Right before I began my diet from hell, my doctor informed me I was to lose weight or go on insulin. I chose starvation.
Again, this story sounds trite to me. It is typical. Every day thousands of men and women are told by their doctor to lose weight for health reasons and go on diets. This is typically where the commercial stops. The thirty pound lighter Danielle runs skipping through fields of fucking daisies swinging her fat pants over her head as small print reminds- results not typical.
Yet we don’t see thinner Danielle’s body begin to revolt. To gain back weight despite her continued dedication to dieting. They call it a plateau…when your body refuses to cooperate with your attempts to lose weight and, no matter how much or how little salad you eat, you can’t lose weight. The weight counselors don’t talk about the phenomenon of weight gain…when you do all you can to keep the weight off but your diet and exercise don’t work anymore.
Two percent. The number of people who successfully keep weight off long term.
Ninety eight percent. The number of people who are failures in the genetics lottery making diet success possible. Ninety eight percent of people who will routinely spend income on the next two percent success rate to come along.
Fourty four point nine percent. My BMI. Morbidly obese my doctor constantly reminds me. Unhealthy she exclaims with judgment in her tone.
Health is the constant refrain of those who obsess over my fat body. Excess weight is bad for your body.
I think starting from this premise is fucked up for several key reasons.
one. two. percent. only two percent succeed. blaming my will power for my lack of weight loss is like blaming me because I can’t win the lottery jackpot or be born a twin. Statistically, ninety eight percent of the fat community did not inherit the thin gene. So, excess weight may not be healthy (and I don’t agree with this by the way) but depriving the body of nutrients and food groups in dieting processes is worse for the body.
two. it is none of your damn business. unless I am using my body to crush you, there is really no direct harm to you. I would harm you more by smoking than being my weight. let’s start with other unhealthy habits that are preventable…unlike my "unhealthy habit” of eating.
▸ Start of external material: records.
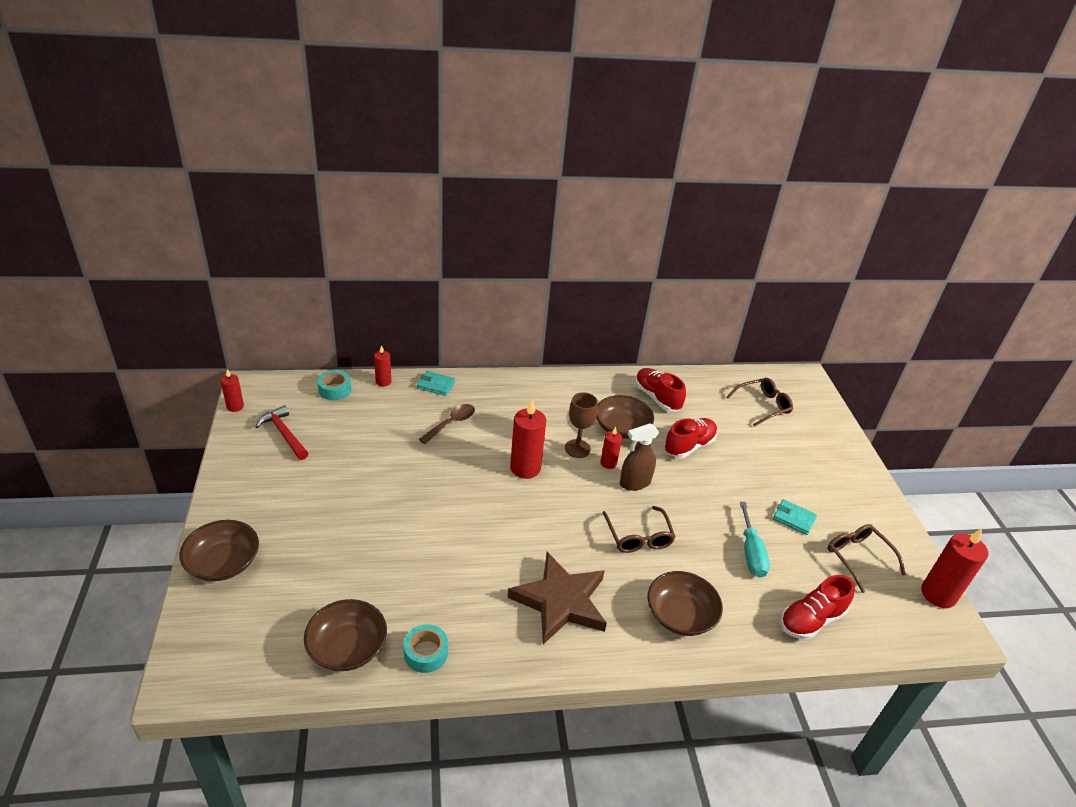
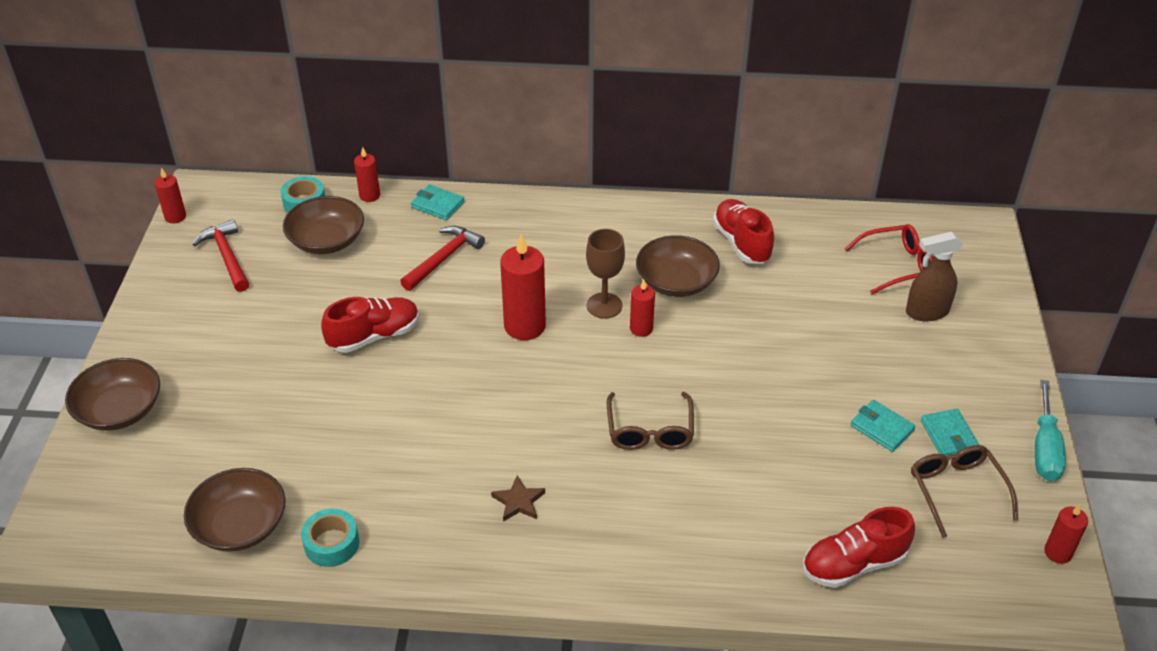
camera: 15 degrees right, 5 degrees up
brown spoon [419,404,475,444] -> red hammer [400,226,485,291]
brown star [508,552,607,644] -> brown star [491,475,545,522], size x0.41
brown spray bottle [620,423,659,491] -> brown spray bottle moved to [906,232,963,321]
brown bowl [647,571,723,636] -> brown bowl moved to [283,196,364,254]
red shoe [664,418,717,458] -> red shoe moved to [321,297,419,353]
brown glasses [726,378,793,427] -> red glasses [845,224,933,294]
turquoise screwdriver [740,502,770,578] -> turquoise screwdriver moved to [1035,380,1066,481]
red candle [921,528,988,608] -> red candle [1044,504,1088,564], size x0.56
none -> turquoise wallet [921,409,979,456]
three. focusing on my body absolves society from condemnation for it’s fat phobic attitudes…I can’t fit in your seats or shop in your stores…so make your seats bigger and your clothes wider. Your stares and judgment impact my health to a greater degree than my weight. Mental health impacts physical health, so if you are truly as concerned about my health as you say…foot my medical bills and stop staring at me when I eat a carb in public.
We frame weight as a personal choice, absolving the medical industry from its role in perpetuating weight based discrimination. Rather than hating our bodies we should be focused on living in and loving the body we have been given.
your obsession with my being on a diet is slowly killing me and other fat people. With only a two percent chance that dieting will work, there is a ninety eight percent chance diet attempts will produce greater weight gain and major stress on organs. We don’t know how many of the conditions attributed to being fat may not be caused by a fat body but the perpetual stress of constant weight loss and gain and mental stress of social rejection.
How did a fat activist who knows the risks and pitiful success rates of dieting end up starving herself for a year?
Her doctor told her to.
3,000 dollars later and 30 plus pounds gained back my doctor still calls me to tell me I need to lose weight…but I don’t answer the phone. I am busy dancing, eating, living live. I have one again embraced the battle cry of the Fat Underground, Fat people of the world, you have nothing to lose!